==== Available data

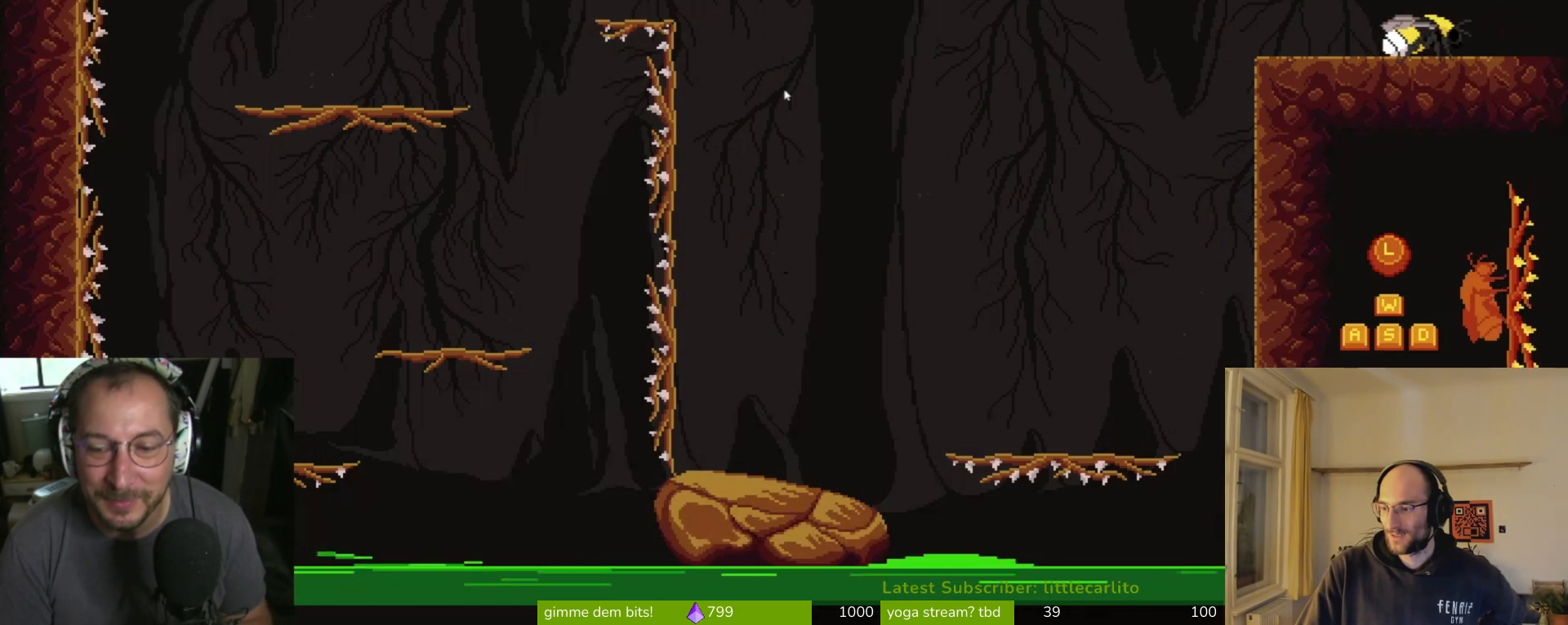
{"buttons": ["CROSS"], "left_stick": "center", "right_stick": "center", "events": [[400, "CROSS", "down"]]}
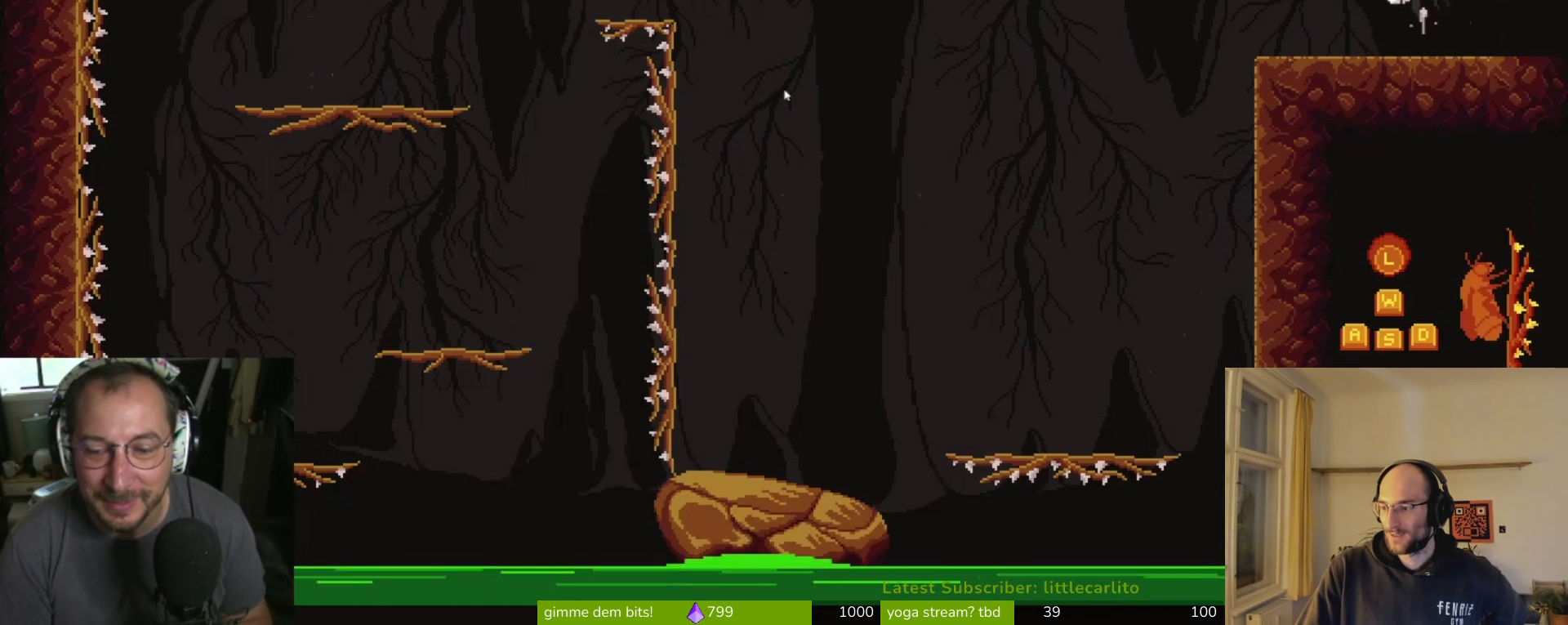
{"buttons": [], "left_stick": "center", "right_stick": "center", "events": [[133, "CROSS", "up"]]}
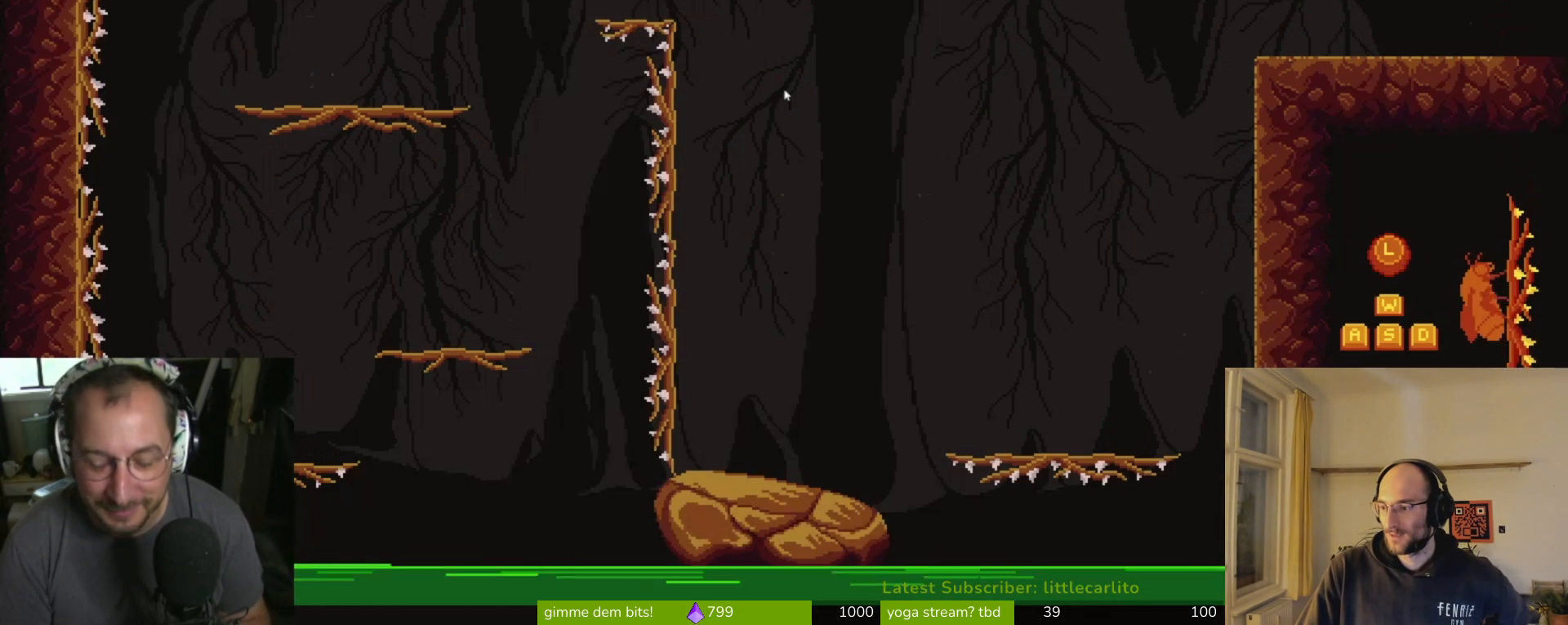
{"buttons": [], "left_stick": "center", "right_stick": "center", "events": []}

========
==== Available data

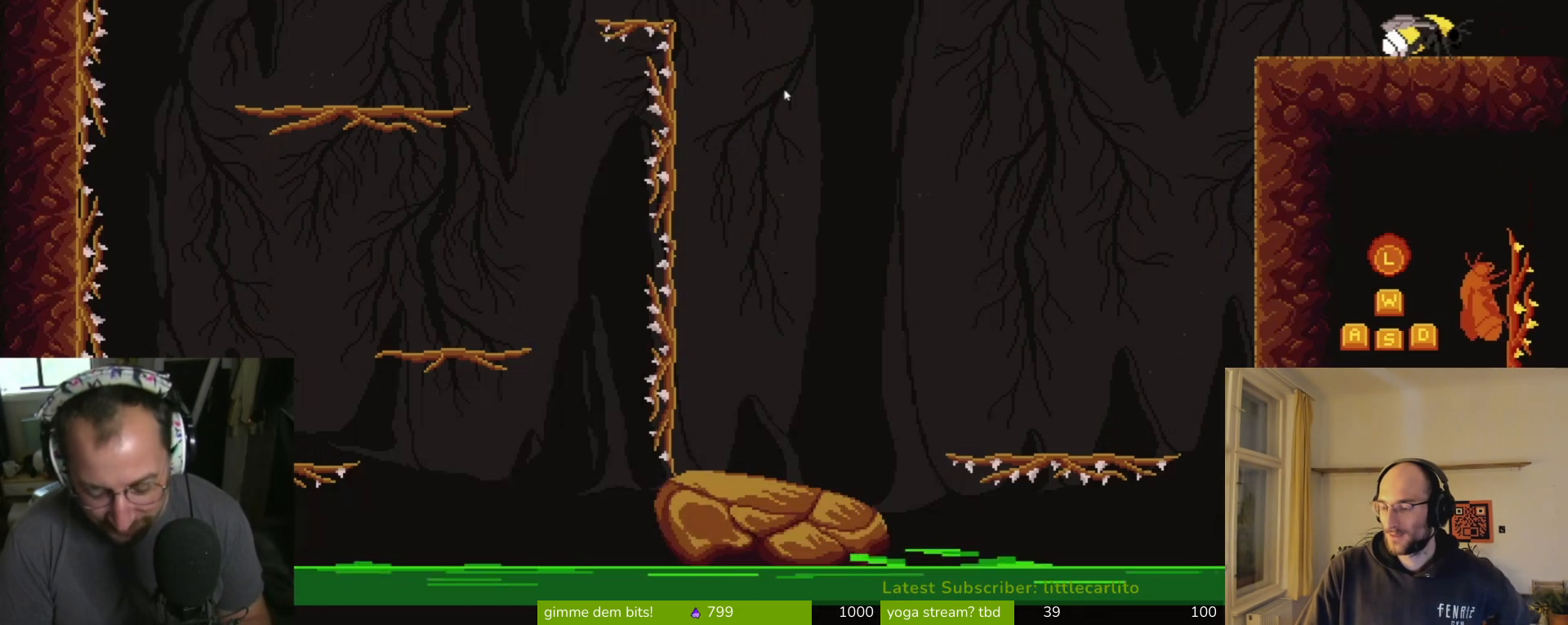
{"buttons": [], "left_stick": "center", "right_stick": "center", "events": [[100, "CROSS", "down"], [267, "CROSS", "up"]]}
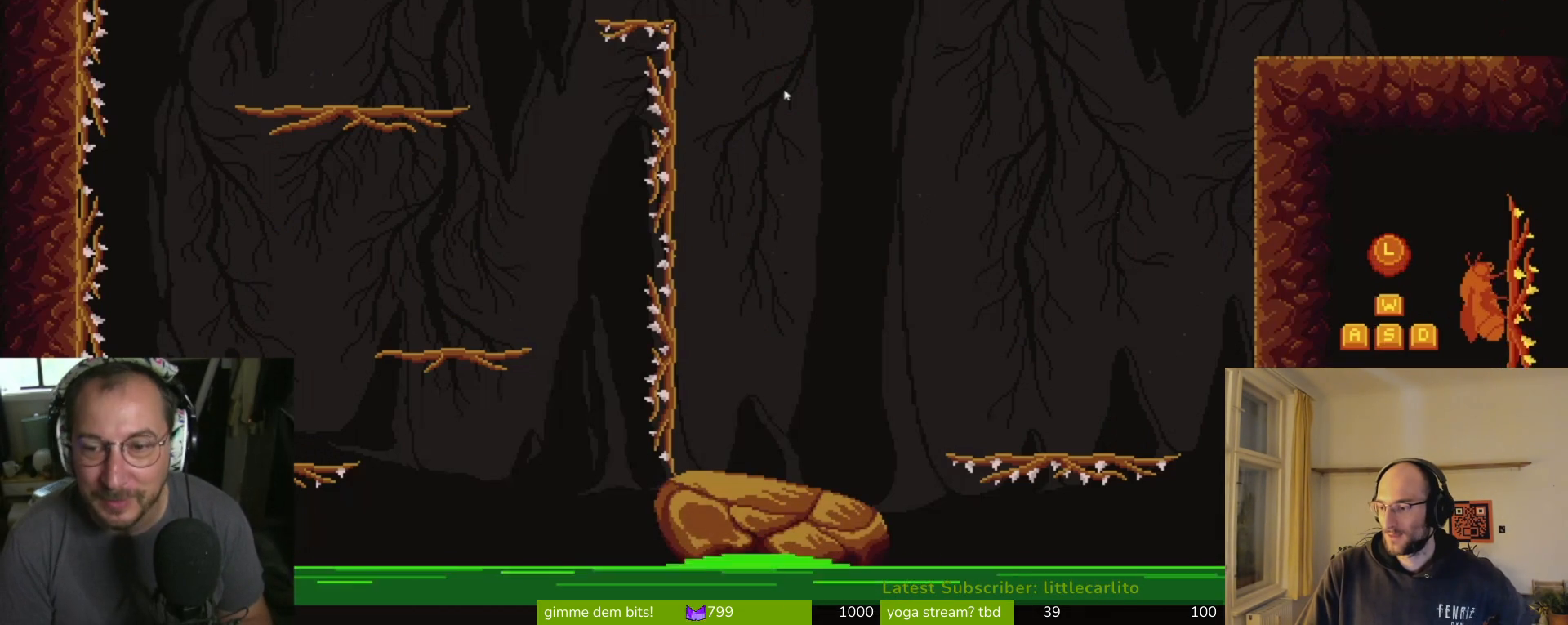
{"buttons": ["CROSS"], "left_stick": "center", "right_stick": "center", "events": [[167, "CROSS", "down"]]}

========
==== Available data

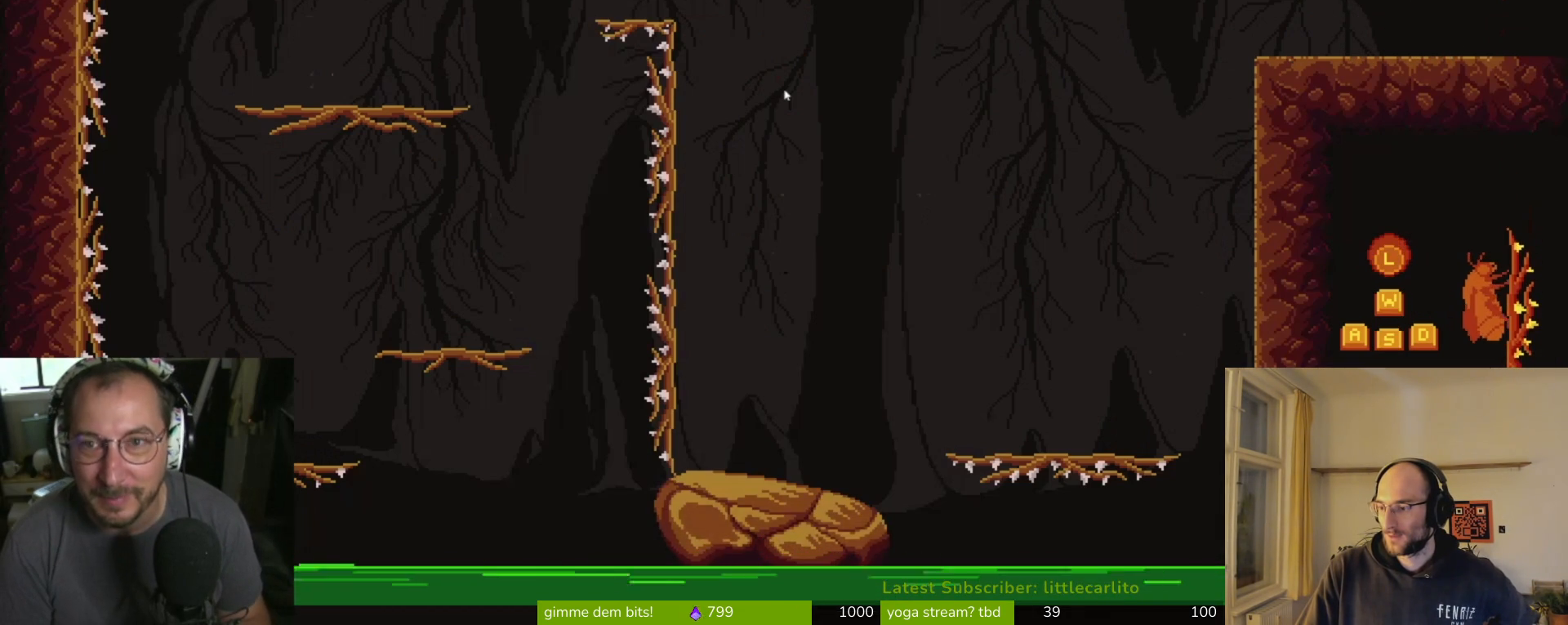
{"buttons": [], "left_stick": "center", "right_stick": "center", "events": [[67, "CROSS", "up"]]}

========

◆ What is required
The response must contain each line above that holds the string "down".

◆ Solution for this task
{"buttons": ["CROSS"], "left_stick": "center", "right_stick": "center", "events": [[400, "CROSS", "down"]]}
{"buttons": [], "left_stick": "center", "right_stick": "center", "events": [[100, "CROSS", "down"], [267, "CROSS", "up"]]}
{"buttons": ["CROSS"], "left_stick": "center", "right_stick": "center", "events": [[167, "CROSS", "down"]]}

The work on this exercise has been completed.